Using p values from any test of association between methylation and a phenotype, comb-p calculates autocorrelation between probes and uses this autocorrelation and neighboring p values to calculate Stouffer-Liptak-Kechris (SLK)-corrected p values for each probe. A peak-finding algorithm is used to identify regions with enriched SLK-corrected p values. The significance of each region is then determined by applying a Stouffer-Liptak correction to the original p values of all probes in the region. To correct for multiple testing, a Sidak correction, based on the number of possible regions of the same size, is applied to the Stouffer-Liptak p values [6]. Following the authors’ recommendation, we define regions in this analysis as all probes within 200 bp of another probe and only test for significant DMRs in regions with at least 1 unadjusted probe p value < 10− 3.
Finally, we develop our own algorithm, GlobalP. We calculate a z-score for each probe, \( z=\frac{\beta }{SE\left(\beta \right)} \), from the lmekin analysis. It can be shown that under the null hypothesis of no association between methylation and TG and assuming that there are no covariates in the model, the vector of probe z-scores in a region with m probes, zm, follows a multivariate normal distribution with mean 0 and covariance Σ, where Σ is the m × m correlation matrix between probes in the study sample [13]. It follows from the properties of the multivariate normal distribution that \( {z}_m^T{\Sigma}^{-1}{z}_m\sim {\chi}_m^2 \). In the presence of covariates, Σ is the partial correlation matrix between probes [13].
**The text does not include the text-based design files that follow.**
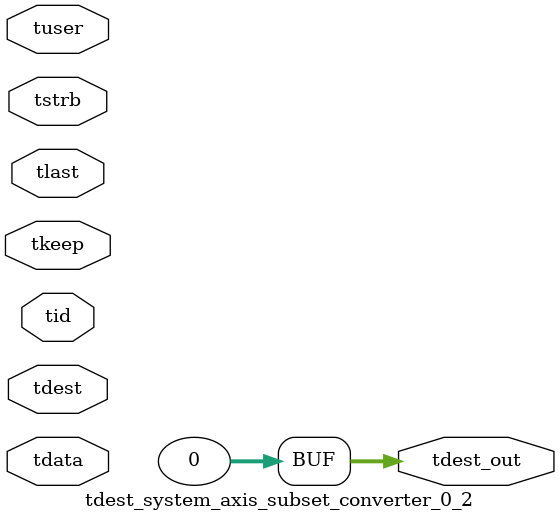
<source format=v>


`timescale 1ps/1ps

module tdest_system_axis_subset_converter_0_2 #
(
parameter C_S_AXIS_TDATA_WIDTH = 32,
parameter C_S_AXIS_TUSER_WIDTH = 0,
parameter C_S_AXIS_TID_WIDTH   = 0,
parameter C_S_AXIS_TDEST_WIDTH = 0,
parameter C_M_AXIS_TDEST_WIDTH = 32
)
(
input  [(C_S_AXIS_TDATA_WIDTH == 0 ? 1 : C_S_AXIS_TDATA_WIDTH)-1:0     ] tdata,
input  [(C_S_AXIS_TUSER_WIDTH == 0 ? 1 : C_S_AXIS_TUSER_WIDTH)-1:0     ] tuser,
input  [(C_S_AXIS_TID_WIDTH   == 0 ? 1 : C_S_AXIS_TID_WIDTH)-1:0       ] tid,
input  [(C_S_AXIS_TDEST_WIDTH == 0 ? 1 : C_S_AXIS_TDEST_WIDTH)-1:0     ] tdest,
input  [(C_S_AXIS_TDATA_WIDTH/8)-1:0 ] tkeep,
input  [(C_S_AXIS_TDATA_WIDTH/8)-1:0 ] tstrb,
input                                                                    tlast,
output [C_M_AXIS_TDEST_WIDTH-1:0] tdest_out
);

assign tdest_out = {1'b0};

endmodule


</source>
Rather than grouping probes by a set distance, we group probes by annotation. We map probes to subcategories of genes and CpG islands, which are areas in the epigenome with more CpG sites than expected by chance [14]. We map probes using the UCSC definitions of gene annotation boundaries and CpG islands provided in the IlluminaHumanMethylation450kanno.ilmn12.hg19 R package. There are 5 possible annotation categories within each CpG island: south shelf, south shore, island, north shelf, and north shore. CpG island shores are regions within 2 kb of a CpG island, and CpG island shelves are regions within 2 kb of a CpG island shore. For each gene, there are 6 “functional” annotations: the gene body; first exon; 5′ untranslated region (UTR); 3′ UTR; the region from the transcription start site (TSS) to 200 bp upstream; and the region from 200 bp to 1500 bp upstream of the TSS [9]. Of the probes we analyzed, 375,805 (87.3%) fall within at least one of these 178,015 annotations. For each annotation within a gene or CpG island, we calculate a χ2 statistic using the z-scores and partial correlation between probes. Because these annotations are not mutually exclusive, a Bonferroni correction is too conservative. We use an FDR cutoff of 0.05.